Not that anyone expected it to be.

There are many reasons baseball hasn't had a team go back-to-back in nearly two decades, not the least of which is the physical and mental fatigue that strikes every World Series champion.

It has made for a long 2017 campaign for the North Siders.

"You're always trying to define things," Maddon said. "It's easy to say something like World Series hangover. I finally thought about what that meant.

"It's that the adrenaline present to you in April and May is not the same adrenaline that's present to you in the latter part of the year, especially when you've come off something spectacular like our guys did the last two years.

"Prior to the all-star break, I could sense it. You can smell it. You can feel it. It's true. OK, so what's that mean? It means that our guys are somewhat fatigued from the end of last season.

                                                                                                                                                                                                                       
 

"When you watch them, it's not familiar because they're not playing with that same mental energy that you're used to seeing. That's my definition."

Maddon sounded a little surprised, which is understandable after seeing nothing but energy from a young team the last two years.

It was also to be expected. History provides us with the evidence.

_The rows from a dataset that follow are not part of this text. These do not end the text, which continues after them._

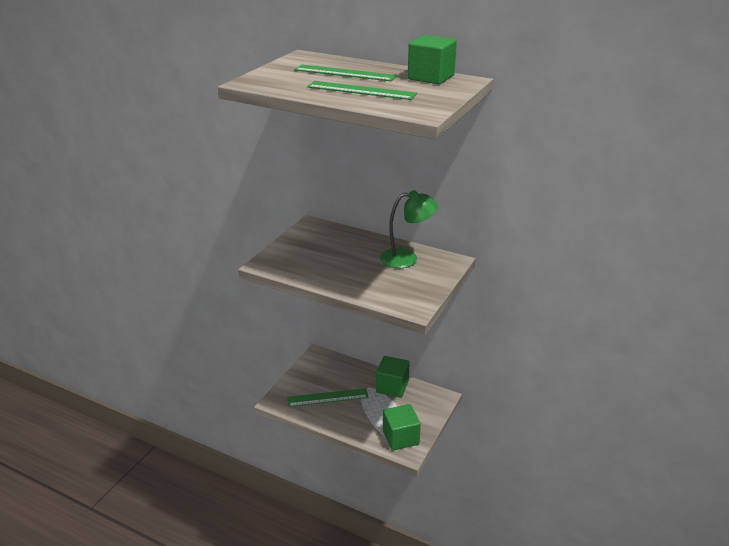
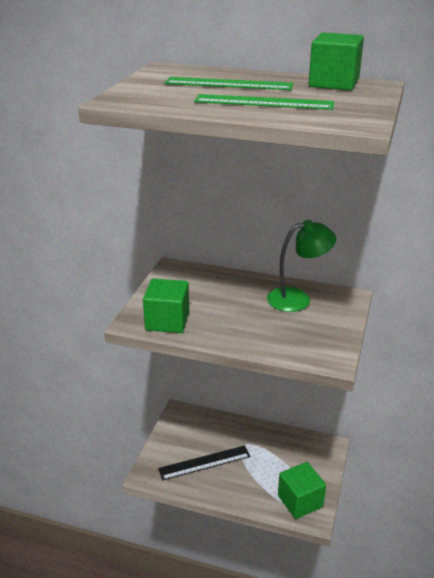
camera: 10 degrees left, 0 degrees up
(327, 397) = (204, 462): green ruler -> black ruler
(392, 387) = (272, 440): green cube -> green cube (167, 321)

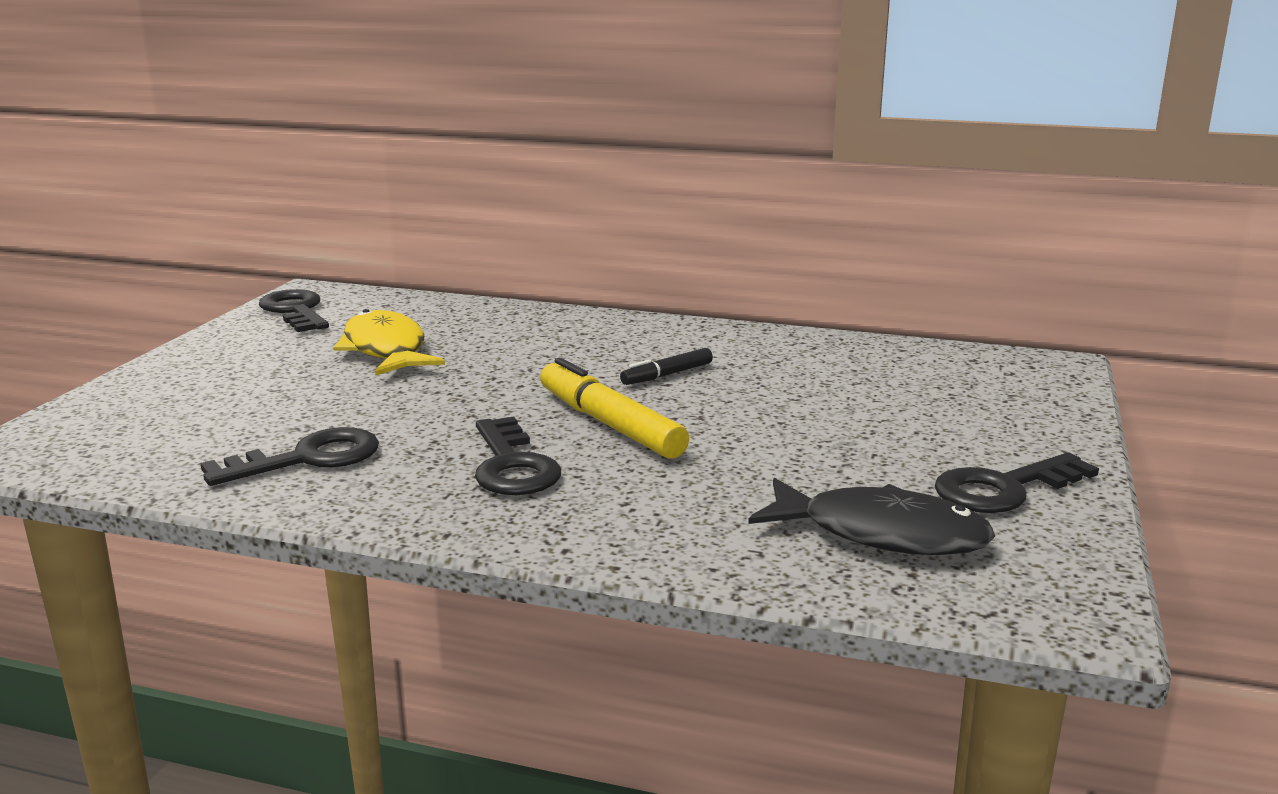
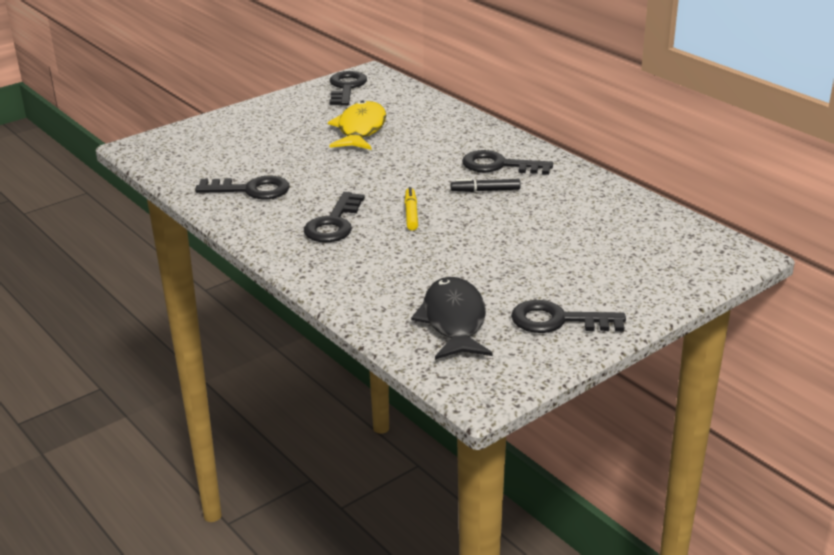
camera: 35 degrees right, 10 degrees up
(609, 424) = (411, 214): yellow marker -> yellow marker, size x0.55
(640, 346) = (499, 165): none -> black key
(882, 534) = (454, 321): black fish -> black fish turned 150 degrees counterclockwise

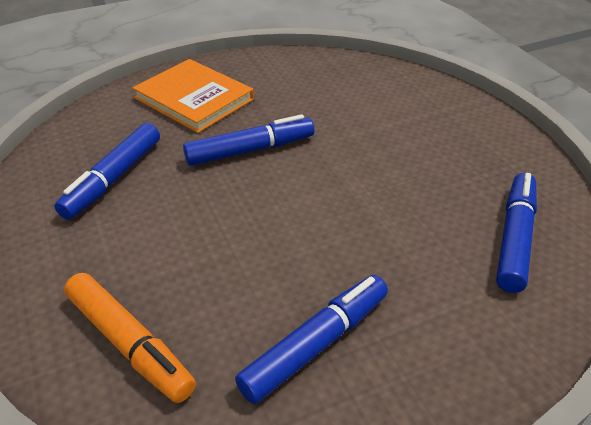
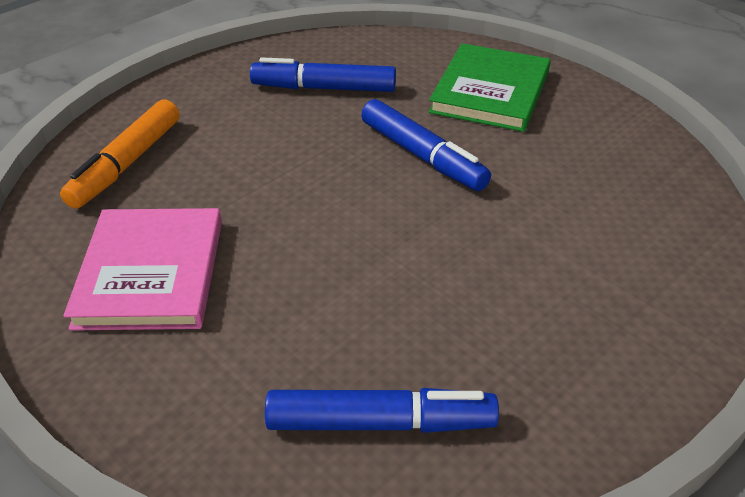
camera: 70 degrees right, 0 degrees up
(194, 99) = (490, 92): orange book -> green book
(316, 344) = (151, 273): blue marker -> pink book

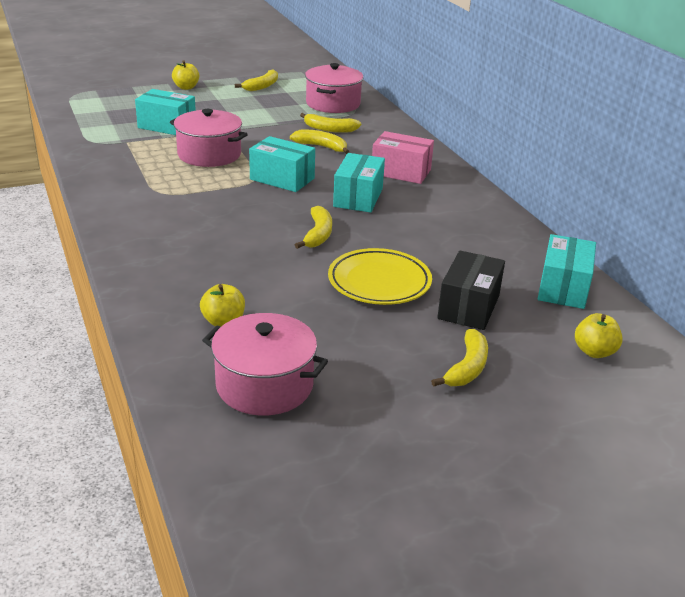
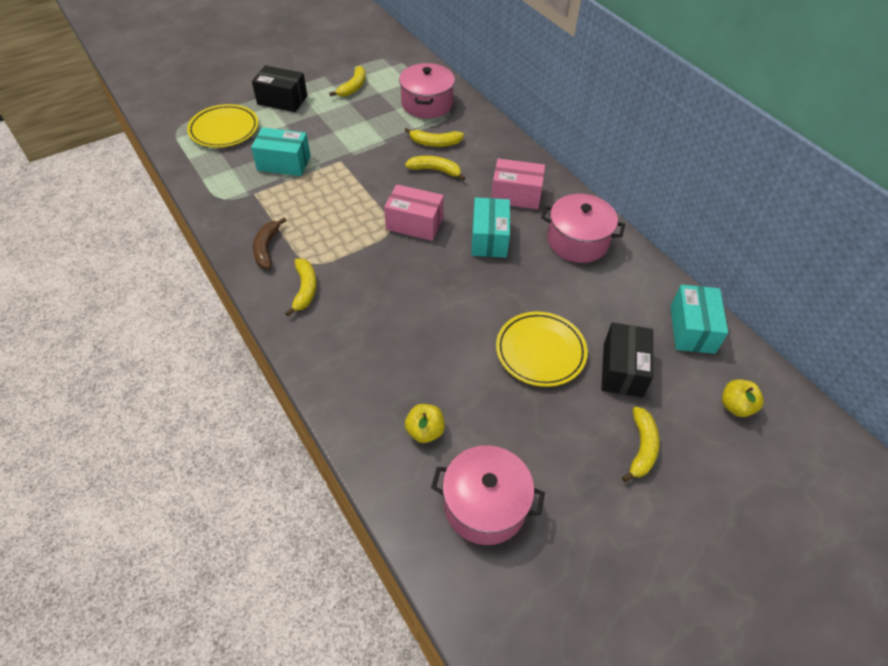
camera: 10 degrees left, 20 degrees up
(119, 100) = (224, 130): none -> yellow plate
(120, 178) = (267, 248): none -> brown banana
(186, 87) = (282, 100): yellow apple -> black box
(209, 154) = (337, 199): pink pot -> pink pot (577, 241)
(282, 179) = (414, 224): turquoise box -> pink box
(318, 234) = (470, 297): yellow banana -> yellow banana (305, 289)

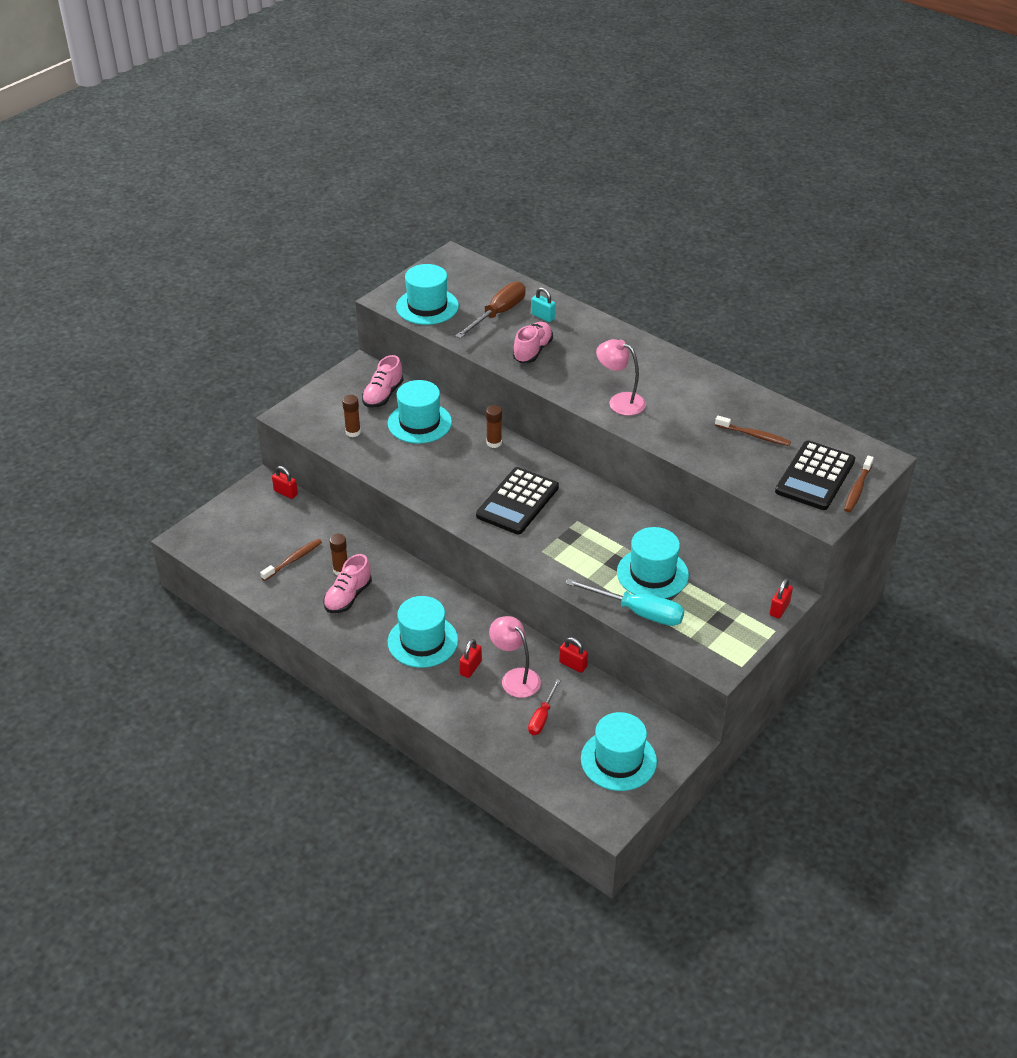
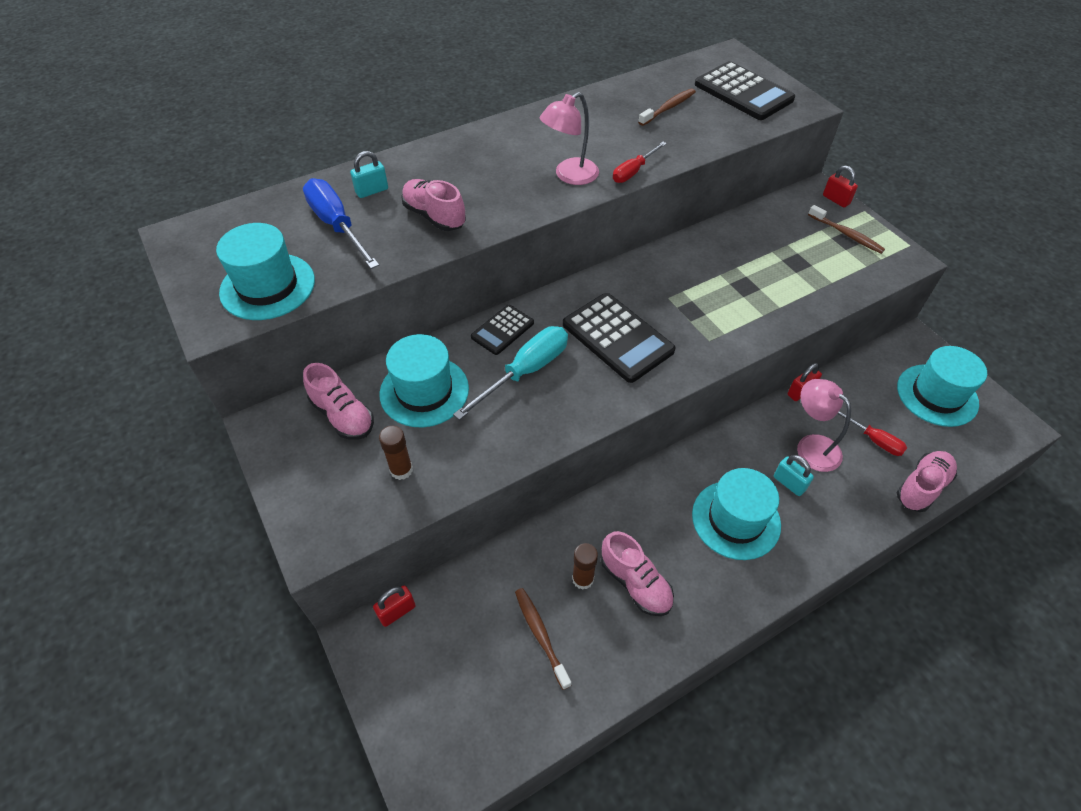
camera: 70 degrees left, 10 degrees up
(470, 668) = (789, 483): red padlock -> turquoise padlock
(494, 443) = (502, 330): brown glue stick -> black calculator
(498, 314) = (337, 225): brown screwdriver -> blue screwdriver
(505, 752) = (922, 487): none -> pink shoe
(515, 677) = (811, 446): pink lamp -> pink lamp turned 75 degrees clockwise
(638, 612) = (824, 292): turquoise screwdriver -> turquoise screwdriver (525, 372)
(647, 432) = (633, 171): none -> red screwdriver
(652, 574) = (768, 265): turquoise hat -> none
(857, 489) = (768, 76): brown toothbrush -> brown toothbrush (846, 234)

"When you come off something that wonderful, the adrenaline that you need to really be in the moment isn't as plentiful," Maddon said. "You have to create it somehow.

"You've got to stay in the running. You've got to stay in the race. So here's the all-star break. We're still behind Milwaukee significantly. And then post break, we catch some rest, and we play like we can.

"We start smelling it. You go to Milwaukee in September, and this really became familiar again. How we go about our business, the adrenaline rush, the mental energy, the focus, all that stuff came back to us.

"Whether you agree with that or not, it doesn't matter. Maybe my calculations are off, but this is what I think."

While Maddon may not be the best in-game strategist in baseball history, his strength is in managing a season, and he gave the players all the time they needed to find their rhythm, never needing to step on anyone to make it happen.

"So finally we got back to that point where these good baseball players, these young, good baseball players, are starting to really smell it, feel it, see it again," Maddon said. "All of a sudden you (look) more familiar."

In Game 4, it all looked very familiar.